- Junior officials met the U.S. vice president at the airport
- Turkish government-linked newspaper calls trip a waste of time
From the minute he stepped off the plane on Wednesday, U.S. Vice President Joe Biden’s trip to Turkey seemed ill-fated.
Intended to smooth relations frayed by last month’s botched coup, Biden’s visit instead showcased acrimony with Turkish President Recep Tayyip Erdogan. Turkey sent low-ranking officials -- including Ankara’s deputy mayor -- to greet Biden at the airport. And even before the vice president’s visit ended, the Daily Sabah, a pro-Erdogan newspaper, declared that "Biden wasted a trip, Turkey wasted time."
Biden -- the highest-ranking U.S. official to visit Turkey since the coup -- was apologetic and conciliatory during his joint news conference with Erdogan. As the vice president spoke, the Turkish leader sat back in his chair, stone-faced.
Turkish animosity toward the U.S. ratcheted up after the failed coup on July 15, followed by a purge of thousands of soldiers, government officials and even teachers by Erdogan’s government. The Turkish government blames a self-exiled cleric living in Pennsylvania, Fethullah Gulen, for inciting the coup and has demanded his extradition.
Biden repeatedly offered condolences for the coup, sounding a different note than his boss, President Barack Obama, who chastised Turkish officials in July for spreading rumors that the U.S. was responsible.
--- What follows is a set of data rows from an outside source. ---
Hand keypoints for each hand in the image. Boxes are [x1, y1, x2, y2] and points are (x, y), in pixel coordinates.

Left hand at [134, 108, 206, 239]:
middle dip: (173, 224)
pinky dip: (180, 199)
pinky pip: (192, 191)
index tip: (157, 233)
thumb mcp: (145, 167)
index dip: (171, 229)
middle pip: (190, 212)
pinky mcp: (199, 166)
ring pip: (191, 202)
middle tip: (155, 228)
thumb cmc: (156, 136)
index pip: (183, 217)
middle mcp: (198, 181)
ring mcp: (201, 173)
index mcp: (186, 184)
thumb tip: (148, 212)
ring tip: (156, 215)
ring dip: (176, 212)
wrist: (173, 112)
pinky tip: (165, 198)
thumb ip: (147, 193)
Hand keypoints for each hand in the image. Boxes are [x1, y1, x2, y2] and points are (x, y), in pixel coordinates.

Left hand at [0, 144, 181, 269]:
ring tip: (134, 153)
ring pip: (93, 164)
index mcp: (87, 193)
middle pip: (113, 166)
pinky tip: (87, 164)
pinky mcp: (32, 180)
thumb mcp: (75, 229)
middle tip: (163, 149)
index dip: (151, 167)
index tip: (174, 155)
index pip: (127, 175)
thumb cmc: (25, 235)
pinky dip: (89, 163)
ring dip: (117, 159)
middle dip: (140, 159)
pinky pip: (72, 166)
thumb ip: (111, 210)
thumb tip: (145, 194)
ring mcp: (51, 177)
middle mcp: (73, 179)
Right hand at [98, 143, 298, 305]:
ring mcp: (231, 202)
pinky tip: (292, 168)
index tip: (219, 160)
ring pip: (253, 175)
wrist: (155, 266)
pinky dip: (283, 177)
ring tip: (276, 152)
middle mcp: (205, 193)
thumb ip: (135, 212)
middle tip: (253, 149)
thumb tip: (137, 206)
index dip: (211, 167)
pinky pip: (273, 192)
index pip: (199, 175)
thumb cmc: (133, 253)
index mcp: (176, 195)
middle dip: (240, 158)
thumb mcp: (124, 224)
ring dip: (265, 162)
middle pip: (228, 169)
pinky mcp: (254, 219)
Biden called the coup’s perpetrators "terrorists," reflecting Erdogan’s language, and said, "I wish I could have been here earlier."
"I want to make it unmistakably clear that the United States stands with our ally, Turkey,” Biden said. "Our support is absolute and it is unwavering."
After Biden’s remarks, Erdogan called the relationship with the U.S. "a model partnership" but then accused Gulen of operating a global terrorist network from Pennsylvania and demanded that the U.S. immediately detain the preacher, in part to prevent him from being interviewed by journalists. At that, Biden put his face in his hands. His frustration showed through as he tried to explain the U.S. justice system and the Constitution’s separation of powers to his Turkish audience.
"The Constitution and our laws require for someone to be extradited that a court of the United States has to conclude there’s probable cause to extradite," Biden said, explaining that the judicial branch is co-equal with Congress and the president. "How long it will take will depend on what evidence is presented. Thus far, until yesterday, there has been no evidence presented about the coup."
"God willing, there will be enough data and evidence to meet the criteria that you all believe exists," Biden said later. The White House spokesman, Josh Earnest, was asked during a news briefing happening at the same time if that remark meant the U.S. believes Gulen played a role in the coup.
Earnest was left to walk back Biden’s remark.
"Look, I think the point that the vice president was making is that this is not going to be a decision that is made by the executive branch," the spokesman said.
For Biden, who places a premium on personal diplomacy, moments of friction are an inevitable byproduct. Senior administration officials acknowledged ahead of the trip that anything short of Gulen’s return would be a disappointment to the Turks, and said that raw feelings were understandable in the aftermath of a coup attempt that shook the people and leadership of the country.
Biden scored a minor diplomatic win when Prime Minister Binali Yildirim appeared to bolster the vice president’s emphatic proclamation the U.S. had no prior knowledge or role in the coup attempt.
"The frank statements by the vice president are very important to us," Yildirim told reporters at a news conference.
Even with the cool reception for Biden, cooperation between the U.S. and Turkey continued unimpeded in the battle against Islamic State. On the same day that the vice president visited, Turkish forces mounted an offensive in Syria against Islamic State extremists, an operation that the U.S. helped plan and supported with airstrikes, reconnaissance and intelligence.